Policy takeaways and practical steps
- Strengthen “soft” resilience: Expand disaster-awareness programs, drills, and early-warning literacy; incentivize building reinforcement and retrofits tailored to local hazards.
- Protect and restore vegetation: Prioritize slope-stabilizing plant cover and watershed management to reduce landslide susceptibility and buffer intense rainfall.
- Secure access lifelines: Maintain and diversify evacuation routes, improve all-weather road standards, and ensure critical facilities sit within rapid-reach corridors.
- Target high-risk clusters: Use resilience maps to direct funds, equipment, and training to the southern periphery of Zhangzha Town and similar steep, response-lagging zones.
- Align tourism and safety: Manage visitor flows, enforce construction codes for guesthouses, and integrate hazard signage and evacuation planning into scenic areas.
- Back community learning: Support local knowledge exchange platforms and culturally grounded adaptation practices that amplify the Adaptability dimension.
Looking ahead
This resilience blueprint—fusing DPSIR-A with class-balanced, multi-model machine learning—offers a practical template for other mountain regions facing converging climate and geohazard pressures.
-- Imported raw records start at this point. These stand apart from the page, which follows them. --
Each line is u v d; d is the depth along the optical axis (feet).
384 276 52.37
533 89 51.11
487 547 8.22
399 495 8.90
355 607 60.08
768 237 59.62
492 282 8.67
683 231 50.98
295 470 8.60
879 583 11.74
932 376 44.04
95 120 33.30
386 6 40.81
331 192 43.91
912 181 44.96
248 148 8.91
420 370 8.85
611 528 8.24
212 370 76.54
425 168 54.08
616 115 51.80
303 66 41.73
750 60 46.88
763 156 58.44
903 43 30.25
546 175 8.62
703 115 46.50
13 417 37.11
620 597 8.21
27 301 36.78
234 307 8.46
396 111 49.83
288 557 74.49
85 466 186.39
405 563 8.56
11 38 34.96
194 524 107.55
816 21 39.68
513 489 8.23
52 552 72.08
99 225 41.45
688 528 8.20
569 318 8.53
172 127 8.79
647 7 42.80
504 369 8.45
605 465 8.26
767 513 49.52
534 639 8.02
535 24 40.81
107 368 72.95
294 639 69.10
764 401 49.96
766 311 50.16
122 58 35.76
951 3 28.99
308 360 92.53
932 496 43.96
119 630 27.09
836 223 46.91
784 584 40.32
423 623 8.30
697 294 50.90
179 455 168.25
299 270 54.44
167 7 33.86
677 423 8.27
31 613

Its strength lies in exposing where ecological fragility, infrastructure gaps, and social capacity interact, converting scattered data into clear priorities. As climate extremes intensify, the payoff will come from scaling such approaches: improving local data quality, updating models after major events, and embedding community-led learning so that every training, retrofit, and reforestation effort compounds over time. In high places where margins are thin, that compounding may be the difference between enduring the next disaster—and being defined by it.